This doesn’t mean you should completely forget about emailing prospective customers. Email remains one of the best ways to communicate and interact with your audience. It’s just that the days of spray-and-pray email are over. Instead, you need to update your approach to cold emailing — and converting — by taking the following steps.
Identify the ideal prospect.
This is obvious: If you manufactured pizza ovens, you’d want to connect with restaurants and pizzerias, not landscapers or physicians. In other words, only target the individuals or organizations that could benefit from what you’re selling. Take into consideration factors like location, demographics and interests. Think about the brands, style and tone of the customers you’d like to work with. If they don’t resonate with you, it’s best to look elsewhere.
Once you’ve narrowed your audience, find the right person within the organization to contact. Ideally, this is the person who will make the decision on whether to use your product or service. If you can’t connect with her, at least make an initial and genuine connection with someone within the organization who can introduce you to the main decision maker.
The good news is that tools like LinkedIn have made this more convenient — just search for the job title you’re looking for within an organization to locate the relevant person you need to contact.

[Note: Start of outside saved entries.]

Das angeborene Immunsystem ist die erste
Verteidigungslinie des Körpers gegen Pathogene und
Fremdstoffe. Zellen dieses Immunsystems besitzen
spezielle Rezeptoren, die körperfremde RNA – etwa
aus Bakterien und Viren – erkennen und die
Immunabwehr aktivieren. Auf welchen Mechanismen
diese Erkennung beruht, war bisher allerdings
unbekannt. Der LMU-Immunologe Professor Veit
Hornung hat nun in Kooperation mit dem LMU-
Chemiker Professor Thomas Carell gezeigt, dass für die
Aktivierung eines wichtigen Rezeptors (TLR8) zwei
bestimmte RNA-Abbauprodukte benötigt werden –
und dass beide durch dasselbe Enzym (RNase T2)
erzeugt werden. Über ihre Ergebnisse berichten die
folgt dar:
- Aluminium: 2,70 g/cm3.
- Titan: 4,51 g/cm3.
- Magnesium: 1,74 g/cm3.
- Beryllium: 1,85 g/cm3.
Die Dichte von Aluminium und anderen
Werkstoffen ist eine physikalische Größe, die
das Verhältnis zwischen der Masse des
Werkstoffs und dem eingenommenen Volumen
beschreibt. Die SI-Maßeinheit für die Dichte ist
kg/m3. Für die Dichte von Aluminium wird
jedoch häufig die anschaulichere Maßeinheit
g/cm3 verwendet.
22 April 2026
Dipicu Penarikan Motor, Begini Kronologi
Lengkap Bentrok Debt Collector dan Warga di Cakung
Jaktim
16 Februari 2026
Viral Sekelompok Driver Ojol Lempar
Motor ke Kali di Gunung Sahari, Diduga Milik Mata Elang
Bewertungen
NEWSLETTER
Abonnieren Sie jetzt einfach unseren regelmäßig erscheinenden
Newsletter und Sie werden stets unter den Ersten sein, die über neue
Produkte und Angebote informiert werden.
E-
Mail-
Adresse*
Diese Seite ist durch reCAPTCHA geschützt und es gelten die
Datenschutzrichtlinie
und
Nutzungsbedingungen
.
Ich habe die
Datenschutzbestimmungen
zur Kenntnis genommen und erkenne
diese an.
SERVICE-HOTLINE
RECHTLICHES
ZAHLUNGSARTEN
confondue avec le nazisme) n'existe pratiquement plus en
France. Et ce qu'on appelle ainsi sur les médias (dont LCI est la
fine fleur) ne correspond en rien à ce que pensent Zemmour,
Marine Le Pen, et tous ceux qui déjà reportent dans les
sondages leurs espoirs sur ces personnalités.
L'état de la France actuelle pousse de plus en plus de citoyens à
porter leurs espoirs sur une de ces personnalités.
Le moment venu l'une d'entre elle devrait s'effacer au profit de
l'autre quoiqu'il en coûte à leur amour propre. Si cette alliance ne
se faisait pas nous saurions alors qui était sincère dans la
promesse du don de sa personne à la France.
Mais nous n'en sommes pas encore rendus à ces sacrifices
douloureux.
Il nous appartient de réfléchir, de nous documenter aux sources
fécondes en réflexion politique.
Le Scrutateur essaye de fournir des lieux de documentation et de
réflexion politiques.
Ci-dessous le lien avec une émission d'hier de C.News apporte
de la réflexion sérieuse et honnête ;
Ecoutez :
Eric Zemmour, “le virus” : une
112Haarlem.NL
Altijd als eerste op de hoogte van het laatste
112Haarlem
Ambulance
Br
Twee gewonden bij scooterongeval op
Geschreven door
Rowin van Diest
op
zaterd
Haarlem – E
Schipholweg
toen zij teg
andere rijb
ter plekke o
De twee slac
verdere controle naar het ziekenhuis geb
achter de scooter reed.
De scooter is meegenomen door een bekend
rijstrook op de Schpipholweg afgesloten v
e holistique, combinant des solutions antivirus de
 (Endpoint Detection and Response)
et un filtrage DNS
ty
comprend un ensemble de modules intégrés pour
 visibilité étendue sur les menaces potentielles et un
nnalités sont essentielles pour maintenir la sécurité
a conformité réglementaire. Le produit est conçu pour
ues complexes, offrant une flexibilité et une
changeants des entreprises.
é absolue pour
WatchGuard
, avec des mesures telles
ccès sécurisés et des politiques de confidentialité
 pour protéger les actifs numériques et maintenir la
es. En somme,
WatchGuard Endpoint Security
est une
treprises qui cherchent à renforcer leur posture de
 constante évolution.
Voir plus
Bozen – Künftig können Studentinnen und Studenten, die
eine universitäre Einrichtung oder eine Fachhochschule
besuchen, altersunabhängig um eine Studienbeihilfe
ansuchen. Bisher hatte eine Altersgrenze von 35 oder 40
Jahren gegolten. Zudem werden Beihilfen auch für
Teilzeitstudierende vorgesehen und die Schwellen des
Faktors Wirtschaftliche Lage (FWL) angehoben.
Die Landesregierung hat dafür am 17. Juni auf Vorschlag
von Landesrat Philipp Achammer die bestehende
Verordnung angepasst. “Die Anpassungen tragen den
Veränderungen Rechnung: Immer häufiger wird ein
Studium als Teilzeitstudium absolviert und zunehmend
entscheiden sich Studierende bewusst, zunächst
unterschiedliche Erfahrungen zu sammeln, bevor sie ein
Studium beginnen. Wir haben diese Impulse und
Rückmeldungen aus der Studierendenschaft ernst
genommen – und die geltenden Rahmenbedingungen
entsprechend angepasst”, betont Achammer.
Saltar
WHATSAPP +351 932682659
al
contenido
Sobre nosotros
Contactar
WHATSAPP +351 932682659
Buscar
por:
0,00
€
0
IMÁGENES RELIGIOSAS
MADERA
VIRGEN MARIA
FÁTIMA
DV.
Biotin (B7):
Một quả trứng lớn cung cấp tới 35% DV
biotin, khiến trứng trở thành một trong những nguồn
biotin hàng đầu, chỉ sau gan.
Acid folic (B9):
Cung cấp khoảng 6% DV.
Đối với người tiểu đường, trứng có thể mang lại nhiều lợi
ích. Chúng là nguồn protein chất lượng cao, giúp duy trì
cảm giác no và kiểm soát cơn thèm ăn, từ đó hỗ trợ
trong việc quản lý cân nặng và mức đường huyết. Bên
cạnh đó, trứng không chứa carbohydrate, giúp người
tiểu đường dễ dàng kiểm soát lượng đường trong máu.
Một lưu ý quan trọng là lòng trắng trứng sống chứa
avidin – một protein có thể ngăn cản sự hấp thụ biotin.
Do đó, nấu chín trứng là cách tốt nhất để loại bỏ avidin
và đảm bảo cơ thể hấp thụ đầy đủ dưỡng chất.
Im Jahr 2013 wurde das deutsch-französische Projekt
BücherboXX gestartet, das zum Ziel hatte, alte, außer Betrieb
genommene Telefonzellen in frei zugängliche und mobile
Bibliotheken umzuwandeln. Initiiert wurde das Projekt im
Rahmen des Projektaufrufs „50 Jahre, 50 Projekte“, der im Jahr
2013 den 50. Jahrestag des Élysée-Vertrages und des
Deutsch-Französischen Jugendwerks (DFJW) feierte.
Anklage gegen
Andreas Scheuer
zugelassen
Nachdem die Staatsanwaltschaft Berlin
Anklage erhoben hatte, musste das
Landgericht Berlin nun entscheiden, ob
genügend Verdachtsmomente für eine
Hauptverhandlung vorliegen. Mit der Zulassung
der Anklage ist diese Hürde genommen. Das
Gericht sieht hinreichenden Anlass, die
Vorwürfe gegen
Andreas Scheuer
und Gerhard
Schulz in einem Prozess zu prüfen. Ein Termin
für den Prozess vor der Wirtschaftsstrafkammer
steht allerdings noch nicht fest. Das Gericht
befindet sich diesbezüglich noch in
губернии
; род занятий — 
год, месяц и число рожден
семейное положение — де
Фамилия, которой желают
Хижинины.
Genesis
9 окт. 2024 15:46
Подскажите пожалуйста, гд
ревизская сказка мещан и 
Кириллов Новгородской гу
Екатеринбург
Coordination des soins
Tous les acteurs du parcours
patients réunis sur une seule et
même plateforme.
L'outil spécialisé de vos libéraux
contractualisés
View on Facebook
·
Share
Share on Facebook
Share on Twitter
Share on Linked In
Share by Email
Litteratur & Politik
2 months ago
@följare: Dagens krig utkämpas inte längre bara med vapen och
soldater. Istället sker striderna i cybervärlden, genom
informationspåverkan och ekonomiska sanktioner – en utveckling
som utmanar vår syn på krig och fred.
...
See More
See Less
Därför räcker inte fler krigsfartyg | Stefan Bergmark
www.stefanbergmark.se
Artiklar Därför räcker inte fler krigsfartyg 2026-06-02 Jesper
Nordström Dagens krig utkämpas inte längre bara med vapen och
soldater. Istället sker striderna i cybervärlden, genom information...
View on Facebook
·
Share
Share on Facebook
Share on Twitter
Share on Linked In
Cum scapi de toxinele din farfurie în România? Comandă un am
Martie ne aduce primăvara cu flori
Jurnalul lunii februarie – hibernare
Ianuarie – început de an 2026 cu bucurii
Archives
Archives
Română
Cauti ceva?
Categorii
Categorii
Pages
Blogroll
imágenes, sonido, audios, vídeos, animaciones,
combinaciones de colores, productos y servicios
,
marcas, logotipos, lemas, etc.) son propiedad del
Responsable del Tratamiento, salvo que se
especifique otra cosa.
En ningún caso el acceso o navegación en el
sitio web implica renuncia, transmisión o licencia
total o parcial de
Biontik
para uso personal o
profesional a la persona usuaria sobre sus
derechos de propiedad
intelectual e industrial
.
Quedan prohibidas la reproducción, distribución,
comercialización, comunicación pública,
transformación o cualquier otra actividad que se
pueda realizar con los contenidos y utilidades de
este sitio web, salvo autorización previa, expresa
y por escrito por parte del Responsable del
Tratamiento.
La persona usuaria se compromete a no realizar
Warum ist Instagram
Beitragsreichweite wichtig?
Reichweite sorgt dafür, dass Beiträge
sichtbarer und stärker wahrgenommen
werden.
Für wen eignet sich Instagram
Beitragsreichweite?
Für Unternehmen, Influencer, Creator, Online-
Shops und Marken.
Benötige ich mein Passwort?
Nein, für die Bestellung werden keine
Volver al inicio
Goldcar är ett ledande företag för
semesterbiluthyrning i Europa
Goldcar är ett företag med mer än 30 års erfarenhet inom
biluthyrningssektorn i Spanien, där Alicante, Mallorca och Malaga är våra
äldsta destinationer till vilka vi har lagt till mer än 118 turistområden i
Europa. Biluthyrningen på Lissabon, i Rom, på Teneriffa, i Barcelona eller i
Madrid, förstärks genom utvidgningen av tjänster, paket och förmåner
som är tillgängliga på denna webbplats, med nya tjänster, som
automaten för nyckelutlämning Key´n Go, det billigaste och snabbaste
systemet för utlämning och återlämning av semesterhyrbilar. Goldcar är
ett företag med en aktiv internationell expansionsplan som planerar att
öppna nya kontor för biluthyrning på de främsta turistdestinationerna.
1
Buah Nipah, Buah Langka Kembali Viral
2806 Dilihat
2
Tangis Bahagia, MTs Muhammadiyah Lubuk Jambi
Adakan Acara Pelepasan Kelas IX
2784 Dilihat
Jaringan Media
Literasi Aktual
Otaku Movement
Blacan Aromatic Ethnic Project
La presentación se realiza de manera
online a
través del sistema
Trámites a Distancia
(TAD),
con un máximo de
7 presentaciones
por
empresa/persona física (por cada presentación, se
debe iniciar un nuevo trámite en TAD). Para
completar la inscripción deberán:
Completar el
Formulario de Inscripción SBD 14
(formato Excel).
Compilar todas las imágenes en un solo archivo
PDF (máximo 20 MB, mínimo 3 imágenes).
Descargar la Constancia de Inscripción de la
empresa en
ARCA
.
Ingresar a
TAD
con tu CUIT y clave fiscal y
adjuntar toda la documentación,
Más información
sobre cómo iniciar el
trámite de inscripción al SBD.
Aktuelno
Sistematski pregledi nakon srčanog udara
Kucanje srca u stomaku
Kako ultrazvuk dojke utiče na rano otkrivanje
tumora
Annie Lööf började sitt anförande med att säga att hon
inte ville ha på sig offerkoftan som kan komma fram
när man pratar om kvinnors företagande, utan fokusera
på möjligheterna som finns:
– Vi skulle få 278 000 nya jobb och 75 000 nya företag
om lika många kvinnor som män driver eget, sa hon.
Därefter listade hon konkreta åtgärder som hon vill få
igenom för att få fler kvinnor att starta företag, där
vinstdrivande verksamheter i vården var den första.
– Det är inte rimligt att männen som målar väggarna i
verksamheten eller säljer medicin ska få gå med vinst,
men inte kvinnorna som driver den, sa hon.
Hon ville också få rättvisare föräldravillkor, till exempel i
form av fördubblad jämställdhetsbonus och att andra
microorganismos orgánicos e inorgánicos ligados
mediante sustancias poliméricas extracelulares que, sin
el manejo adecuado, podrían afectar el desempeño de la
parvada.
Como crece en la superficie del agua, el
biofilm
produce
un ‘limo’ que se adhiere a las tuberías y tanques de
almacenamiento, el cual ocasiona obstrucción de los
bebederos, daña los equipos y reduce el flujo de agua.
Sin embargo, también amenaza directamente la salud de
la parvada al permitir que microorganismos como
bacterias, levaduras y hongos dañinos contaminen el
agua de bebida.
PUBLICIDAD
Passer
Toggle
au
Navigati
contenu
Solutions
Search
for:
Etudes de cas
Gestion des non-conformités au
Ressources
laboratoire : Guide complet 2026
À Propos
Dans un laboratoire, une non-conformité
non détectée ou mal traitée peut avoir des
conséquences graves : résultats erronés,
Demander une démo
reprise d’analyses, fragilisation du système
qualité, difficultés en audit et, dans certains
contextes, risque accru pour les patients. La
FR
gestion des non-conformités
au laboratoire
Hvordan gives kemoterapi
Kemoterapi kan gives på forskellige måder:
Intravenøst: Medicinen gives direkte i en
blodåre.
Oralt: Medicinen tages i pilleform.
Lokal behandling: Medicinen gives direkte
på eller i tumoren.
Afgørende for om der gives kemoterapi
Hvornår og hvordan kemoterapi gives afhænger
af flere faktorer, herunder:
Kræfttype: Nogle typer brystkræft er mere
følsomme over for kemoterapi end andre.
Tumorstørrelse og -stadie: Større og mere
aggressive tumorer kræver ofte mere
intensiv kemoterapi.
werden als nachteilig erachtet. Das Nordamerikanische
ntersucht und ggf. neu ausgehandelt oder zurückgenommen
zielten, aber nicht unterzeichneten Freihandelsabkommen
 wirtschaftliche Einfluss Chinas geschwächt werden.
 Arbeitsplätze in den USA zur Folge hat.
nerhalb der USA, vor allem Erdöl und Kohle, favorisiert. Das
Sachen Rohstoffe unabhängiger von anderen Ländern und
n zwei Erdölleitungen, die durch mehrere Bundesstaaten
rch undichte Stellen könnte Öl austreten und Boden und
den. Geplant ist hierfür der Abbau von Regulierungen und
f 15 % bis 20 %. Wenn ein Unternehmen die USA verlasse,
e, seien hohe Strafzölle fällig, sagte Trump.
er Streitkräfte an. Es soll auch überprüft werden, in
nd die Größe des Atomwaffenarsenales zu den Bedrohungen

Map out what your prospects care about.
After you have identified your ideal prospect and know who to contact, think about what keeps her up at night and how you can help her solve this pain point. For example, if you’re an attorney specializing in small business and you just read in the local paper that a small business is being sued by a customer, that’s a problem you could help with. If you offer cybersecurity services, think about the repercussions virus-infected businesses face and how you can prevent them.
Get their email address.
Now you need to go out and get those email addresses. Start by installing the free Sales Navigator for Gmail extension from LinkedIn. It provides a sidebar inside your Gmail account so you can see a person’s LinkedIn profile data, as well as icebreakers like connections and interests.